▸ Tekst ćwiczenia
Pozew od ubezpieczalni
Spowodowałeś szkodę, a potem otrzymałeś pozew od zakładu ubezpieczeń? Przykładowo, jest to pozew od takiej firmy jak pzu, generali, warta, uniqa czy compensa? W dodatku, w pozwie ubezpieczalnia domaga się od Ciebie zapłaty kwoty, którą oni przekazali poszkodowanemu?
Roszczenie regresowe zakładu ubezpieczeń
Tego rodzaju roszczenie nazywa się roszczeniem regresowym. Zakłady ubezpieczeń mogą domagać się takiego roszczenia w kilku przypadkach przewidzianych w ustawie o ubezpieczeniach obowiązkowych. Mianowicie, zgodnie z art. 43 ww. ustawy:
“Zakładowi ubezpieczeń oraz Ubezpieczeniowemu Funduszowi Gwarancyjnemu, w przypadkach określonych w art. 98 ust. 2 pkt 1, przysługuje prawo dochodzenia od kierującego pojazdem mechanicznym zwrotu wypłaconego z tytułu ubezpieczenia OC posiadaczy pojazdów mechanicznych odszkodowania, jeżeli kierujący:
Dlaczego ubezpieczyciel domaga się od Ciebie pieniędzy?
W dużym uproszczeniu mówiąc – chodzi o to, że jeśli wywołałeś szkodę w określonych okolicznościach, wtedy wedle prawa to Ty ponosisz za nią pełną odpowiedzialność. Niemniej, nie jest to odpowiedzialność bezpośrednia wobec poszkodowanego, bowiem taką odpowiedzialność ponosi Twój zakład ubezpieczeń. Ustawodawca przewidział taką konstrukcję, aby zapewnić poszkodowanym względnie szybkie naprawienie powstałej szkody. Nie zmienia to jednak faktu, że potem ubezpieczyciel może domagać się od Ciebie kwoty wypłaconej poszkodowanemu.
Jak się bronić?
Istnieje wiele metod obrony przed tego rodzaju roszczeniami. Wszystko zależy od okoliczności konkretnego przypadku i zebranego w sprawie materiału dowodowego. Przykładowo, jeśli chodzi o spowodowanie szkody będąc pod wpływem alkoholu lub innej substancji, kluczowa może być prawidłowość pomiaru. Czy aby na pewno użyte zostały urządzenia posiadające odpowiednie certyfikaty? Czy badanie przebiegało zgodnie z procedurą? Czy w przypadku substancji odurzających, był powołany biegły odpowiedniej specjalizacji?

▸ Polecenie 1
Jak tekst o pozwie od ubezpieczalni nazywa roszczenie, w którym zakład ubezpieczeń domaga się od sprawcy szkody zwrotu kwoty wypłaconej poszkodowanemu?

[Obrazy z tekstem źródłowym]
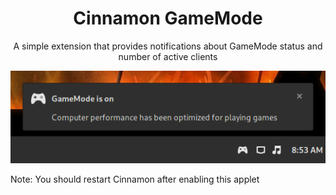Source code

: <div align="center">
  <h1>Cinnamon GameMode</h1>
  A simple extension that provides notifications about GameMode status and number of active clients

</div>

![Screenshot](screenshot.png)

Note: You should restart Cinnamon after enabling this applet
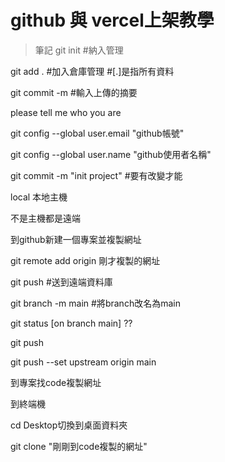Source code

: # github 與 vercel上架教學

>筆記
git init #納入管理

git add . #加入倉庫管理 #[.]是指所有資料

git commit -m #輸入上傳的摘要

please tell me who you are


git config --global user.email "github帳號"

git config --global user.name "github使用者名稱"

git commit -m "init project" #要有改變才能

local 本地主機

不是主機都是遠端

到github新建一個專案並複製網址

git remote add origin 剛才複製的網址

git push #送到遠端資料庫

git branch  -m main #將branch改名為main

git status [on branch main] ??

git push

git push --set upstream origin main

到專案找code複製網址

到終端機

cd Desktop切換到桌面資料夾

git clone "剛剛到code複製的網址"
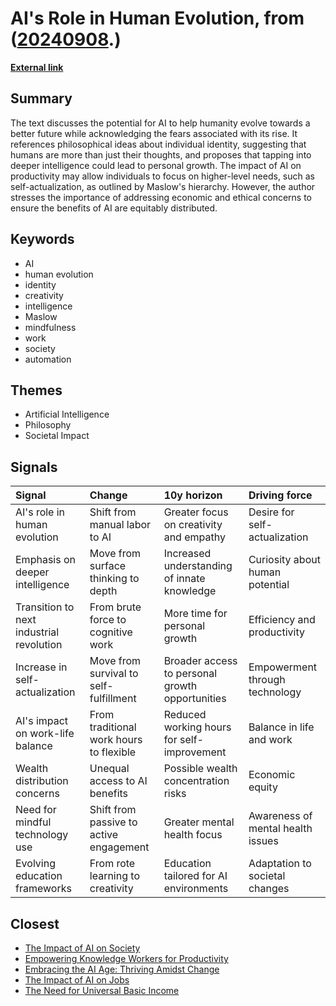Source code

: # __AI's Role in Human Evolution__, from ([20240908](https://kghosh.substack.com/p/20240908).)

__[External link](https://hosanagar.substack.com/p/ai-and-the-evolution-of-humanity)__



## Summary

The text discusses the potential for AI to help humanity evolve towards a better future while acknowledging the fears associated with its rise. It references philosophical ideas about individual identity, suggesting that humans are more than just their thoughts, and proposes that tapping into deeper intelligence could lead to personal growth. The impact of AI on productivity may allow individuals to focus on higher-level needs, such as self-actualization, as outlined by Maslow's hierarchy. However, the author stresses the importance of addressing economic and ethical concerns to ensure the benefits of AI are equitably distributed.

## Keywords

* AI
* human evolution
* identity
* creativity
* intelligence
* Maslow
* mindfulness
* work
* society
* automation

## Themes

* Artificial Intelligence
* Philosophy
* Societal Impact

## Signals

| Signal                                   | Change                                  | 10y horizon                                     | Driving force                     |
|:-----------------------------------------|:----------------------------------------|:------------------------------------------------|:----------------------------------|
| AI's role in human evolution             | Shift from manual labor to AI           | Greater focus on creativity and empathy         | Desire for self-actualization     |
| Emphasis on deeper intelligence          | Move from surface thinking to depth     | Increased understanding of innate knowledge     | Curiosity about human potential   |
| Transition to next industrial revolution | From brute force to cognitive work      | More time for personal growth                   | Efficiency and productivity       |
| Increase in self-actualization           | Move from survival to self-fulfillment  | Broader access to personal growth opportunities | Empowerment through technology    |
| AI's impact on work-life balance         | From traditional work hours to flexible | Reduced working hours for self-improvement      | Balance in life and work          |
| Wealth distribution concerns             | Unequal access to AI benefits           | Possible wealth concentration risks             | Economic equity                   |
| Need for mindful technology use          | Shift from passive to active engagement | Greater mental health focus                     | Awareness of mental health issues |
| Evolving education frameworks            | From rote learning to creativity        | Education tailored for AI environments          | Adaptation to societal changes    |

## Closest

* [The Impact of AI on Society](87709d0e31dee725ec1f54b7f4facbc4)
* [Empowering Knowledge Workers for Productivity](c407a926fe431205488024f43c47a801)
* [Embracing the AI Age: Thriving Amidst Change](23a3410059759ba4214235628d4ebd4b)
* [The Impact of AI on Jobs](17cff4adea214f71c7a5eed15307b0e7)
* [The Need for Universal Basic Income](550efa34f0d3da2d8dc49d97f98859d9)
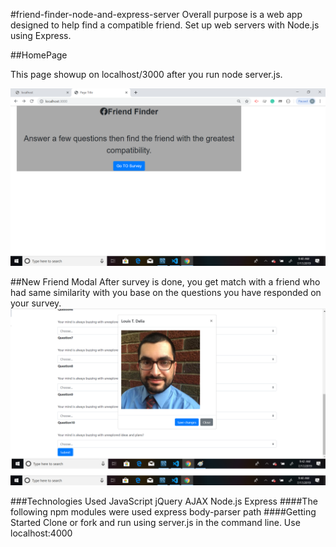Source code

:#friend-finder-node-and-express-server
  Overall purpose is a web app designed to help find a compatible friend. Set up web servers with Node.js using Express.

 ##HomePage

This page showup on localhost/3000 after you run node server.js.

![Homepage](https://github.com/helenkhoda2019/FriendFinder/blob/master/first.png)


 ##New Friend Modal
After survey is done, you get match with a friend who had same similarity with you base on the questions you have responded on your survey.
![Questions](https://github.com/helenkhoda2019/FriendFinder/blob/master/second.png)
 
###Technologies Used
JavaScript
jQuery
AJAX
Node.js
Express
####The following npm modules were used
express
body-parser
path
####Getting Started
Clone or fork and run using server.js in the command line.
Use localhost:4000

▸ Polecenie 2
Wypisz z rekordów każdy wiersz, w którym pojawia się słowo „active”.

▸ Rozwiązanie 1
Roszczenie regresowe.

▸ Rozwiązanie 2
  A simple extension that provides notifications about GameMode status and number of active clients
| Need for mindful technology use          | Shift from passive to active engagement | Greater mental health focus                     | Awareness of mental health issues |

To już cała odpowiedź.